- _Instruction_
Reproduce word for word the part of the lines that opens at the start of the records and closes with the line containing "title PECL 1- Estructuras", with that final line included.

[Records held in a dataset]

— START —

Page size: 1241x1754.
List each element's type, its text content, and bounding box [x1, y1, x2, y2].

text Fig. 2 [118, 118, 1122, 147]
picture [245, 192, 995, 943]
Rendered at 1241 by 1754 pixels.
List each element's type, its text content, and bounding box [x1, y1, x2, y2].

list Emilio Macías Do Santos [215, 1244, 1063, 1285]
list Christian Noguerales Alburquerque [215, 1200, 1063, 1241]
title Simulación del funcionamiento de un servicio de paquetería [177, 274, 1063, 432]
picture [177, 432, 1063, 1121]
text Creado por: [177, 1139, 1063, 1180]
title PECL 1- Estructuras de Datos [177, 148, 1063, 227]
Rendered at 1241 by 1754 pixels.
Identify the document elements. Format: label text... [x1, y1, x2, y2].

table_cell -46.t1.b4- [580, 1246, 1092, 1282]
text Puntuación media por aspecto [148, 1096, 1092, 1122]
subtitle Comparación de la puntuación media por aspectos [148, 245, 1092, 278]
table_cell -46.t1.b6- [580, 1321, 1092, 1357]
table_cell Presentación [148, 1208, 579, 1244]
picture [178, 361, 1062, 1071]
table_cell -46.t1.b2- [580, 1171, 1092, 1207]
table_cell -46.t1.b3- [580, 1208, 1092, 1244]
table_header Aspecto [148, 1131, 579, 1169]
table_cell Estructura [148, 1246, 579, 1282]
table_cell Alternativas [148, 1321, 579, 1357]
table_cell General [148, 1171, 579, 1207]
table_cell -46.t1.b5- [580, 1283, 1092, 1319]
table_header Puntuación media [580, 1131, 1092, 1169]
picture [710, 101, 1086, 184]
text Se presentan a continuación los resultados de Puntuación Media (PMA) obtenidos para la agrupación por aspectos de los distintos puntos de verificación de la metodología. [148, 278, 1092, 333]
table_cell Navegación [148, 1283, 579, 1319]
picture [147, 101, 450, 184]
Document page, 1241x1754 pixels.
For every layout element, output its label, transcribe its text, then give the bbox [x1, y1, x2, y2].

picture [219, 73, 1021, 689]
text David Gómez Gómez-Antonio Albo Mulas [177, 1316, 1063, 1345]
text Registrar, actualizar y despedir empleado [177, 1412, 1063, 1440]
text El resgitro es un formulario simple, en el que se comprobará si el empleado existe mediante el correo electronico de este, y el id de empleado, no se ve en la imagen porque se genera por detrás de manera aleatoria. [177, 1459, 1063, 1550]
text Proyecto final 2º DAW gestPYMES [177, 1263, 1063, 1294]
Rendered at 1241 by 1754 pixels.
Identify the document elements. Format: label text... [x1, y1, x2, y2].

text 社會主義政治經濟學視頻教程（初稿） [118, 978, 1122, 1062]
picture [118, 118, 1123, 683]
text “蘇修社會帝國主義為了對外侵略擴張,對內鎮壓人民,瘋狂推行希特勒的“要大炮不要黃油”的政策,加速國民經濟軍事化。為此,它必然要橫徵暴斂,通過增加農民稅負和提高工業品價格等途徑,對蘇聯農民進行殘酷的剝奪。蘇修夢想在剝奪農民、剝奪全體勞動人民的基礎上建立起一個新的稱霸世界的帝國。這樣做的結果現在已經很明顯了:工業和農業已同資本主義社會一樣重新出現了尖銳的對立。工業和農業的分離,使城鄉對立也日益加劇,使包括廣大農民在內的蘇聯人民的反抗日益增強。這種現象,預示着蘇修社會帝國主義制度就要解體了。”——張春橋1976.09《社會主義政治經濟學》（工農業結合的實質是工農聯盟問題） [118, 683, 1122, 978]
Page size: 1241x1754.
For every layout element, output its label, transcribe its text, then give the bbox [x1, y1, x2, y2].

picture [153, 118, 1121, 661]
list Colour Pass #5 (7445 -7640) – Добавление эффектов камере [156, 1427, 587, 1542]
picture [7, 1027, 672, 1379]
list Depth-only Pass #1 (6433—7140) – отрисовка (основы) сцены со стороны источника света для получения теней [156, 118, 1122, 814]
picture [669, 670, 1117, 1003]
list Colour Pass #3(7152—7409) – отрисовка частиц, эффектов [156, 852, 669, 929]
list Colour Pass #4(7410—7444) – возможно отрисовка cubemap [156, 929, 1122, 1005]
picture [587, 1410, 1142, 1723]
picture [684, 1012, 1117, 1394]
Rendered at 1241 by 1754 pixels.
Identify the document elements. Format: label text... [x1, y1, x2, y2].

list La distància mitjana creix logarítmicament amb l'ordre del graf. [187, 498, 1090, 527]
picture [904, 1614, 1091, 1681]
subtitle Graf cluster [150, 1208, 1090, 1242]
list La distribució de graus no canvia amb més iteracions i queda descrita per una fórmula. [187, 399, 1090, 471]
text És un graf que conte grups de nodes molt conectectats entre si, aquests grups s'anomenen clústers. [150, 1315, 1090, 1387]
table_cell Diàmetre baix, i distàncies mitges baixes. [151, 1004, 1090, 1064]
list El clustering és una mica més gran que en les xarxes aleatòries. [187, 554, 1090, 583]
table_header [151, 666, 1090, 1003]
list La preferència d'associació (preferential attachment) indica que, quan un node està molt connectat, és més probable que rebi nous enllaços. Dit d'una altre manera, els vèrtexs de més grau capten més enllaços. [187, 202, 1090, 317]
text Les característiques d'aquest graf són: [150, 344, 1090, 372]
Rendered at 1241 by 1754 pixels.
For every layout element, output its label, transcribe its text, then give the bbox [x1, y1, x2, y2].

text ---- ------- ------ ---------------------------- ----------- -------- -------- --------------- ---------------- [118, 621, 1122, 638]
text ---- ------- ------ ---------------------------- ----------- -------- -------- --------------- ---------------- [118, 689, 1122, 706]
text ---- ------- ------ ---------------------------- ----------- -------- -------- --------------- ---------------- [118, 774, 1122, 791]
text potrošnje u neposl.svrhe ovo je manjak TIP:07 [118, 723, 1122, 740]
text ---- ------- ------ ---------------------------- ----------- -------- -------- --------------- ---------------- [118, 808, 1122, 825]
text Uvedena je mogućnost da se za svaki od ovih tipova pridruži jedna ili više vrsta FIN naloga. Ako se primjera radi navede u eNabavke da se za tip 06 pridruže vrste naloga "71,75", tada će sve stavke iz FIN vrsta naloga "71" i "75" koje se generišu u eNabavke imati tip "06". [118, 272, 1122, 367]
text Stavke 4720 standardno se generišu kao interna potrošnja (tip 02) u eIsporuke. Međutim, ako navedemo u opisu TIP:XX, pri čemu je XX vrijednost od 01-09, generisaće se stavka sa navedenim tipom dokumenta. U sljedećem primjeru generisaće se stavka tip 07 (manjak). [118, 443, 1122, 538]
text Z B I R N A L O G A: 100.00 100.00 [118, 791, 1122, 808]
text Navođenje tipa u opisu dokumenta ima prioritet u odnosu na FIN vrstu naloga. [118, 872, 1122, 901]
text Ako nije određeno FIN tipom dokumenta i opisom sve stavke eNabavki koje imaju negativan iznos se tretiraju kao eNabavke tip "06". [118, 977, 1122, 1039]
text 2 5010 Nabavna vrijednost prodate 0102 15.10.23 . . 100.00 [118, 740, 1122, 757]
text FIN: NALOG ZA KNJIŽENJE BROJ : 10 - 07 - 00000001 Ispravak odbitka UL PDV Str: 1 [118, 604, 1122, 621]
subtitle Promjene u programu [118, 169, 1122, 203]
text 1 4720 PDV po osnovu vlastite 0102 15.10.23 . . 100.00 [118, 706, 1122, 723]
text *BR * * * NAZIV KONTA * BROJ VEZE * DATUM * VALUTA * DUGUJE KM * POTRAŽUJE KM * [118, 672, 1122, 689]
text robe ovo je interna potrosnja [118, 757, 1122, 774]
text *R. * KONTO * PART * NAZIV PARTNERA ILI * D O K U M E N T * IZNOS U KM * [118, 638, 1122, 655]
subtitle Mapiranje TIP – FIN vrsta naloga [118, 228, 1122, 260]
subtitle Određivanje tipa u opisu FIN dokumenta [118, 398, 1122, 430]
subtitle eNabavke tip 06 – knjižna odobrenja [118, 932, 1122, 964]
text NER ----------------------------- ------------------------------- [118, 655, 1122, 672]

— END —

- _Exercise output_
Page size: 1241x1754.
List each element's type, its text content, and bounding box [x1, y1, x2, y2].

text Fig. 2 [118, 118, 1122, 147]
picture [245, 192, 995, 943]
Rendered at 1241 by 1754 pixels.
List each element's type, its text content, and bounding box [x1, y1, x2, y2].

list Emilio Macías Do Santos [215, 1244, 1063, 1285]
list Christian Noguerales Alburquerque [215, 1200, 1063, 1241]
title Simulación del funcionamiento de un servicio de paquetería [177, 274, 1063, 432]
picture [177, 432, 1063, 1121]
text Creado por: [177, 1139, 1063, 1180]
title PECL 1- Estructuras de Datos [177, 148, 1063, 227]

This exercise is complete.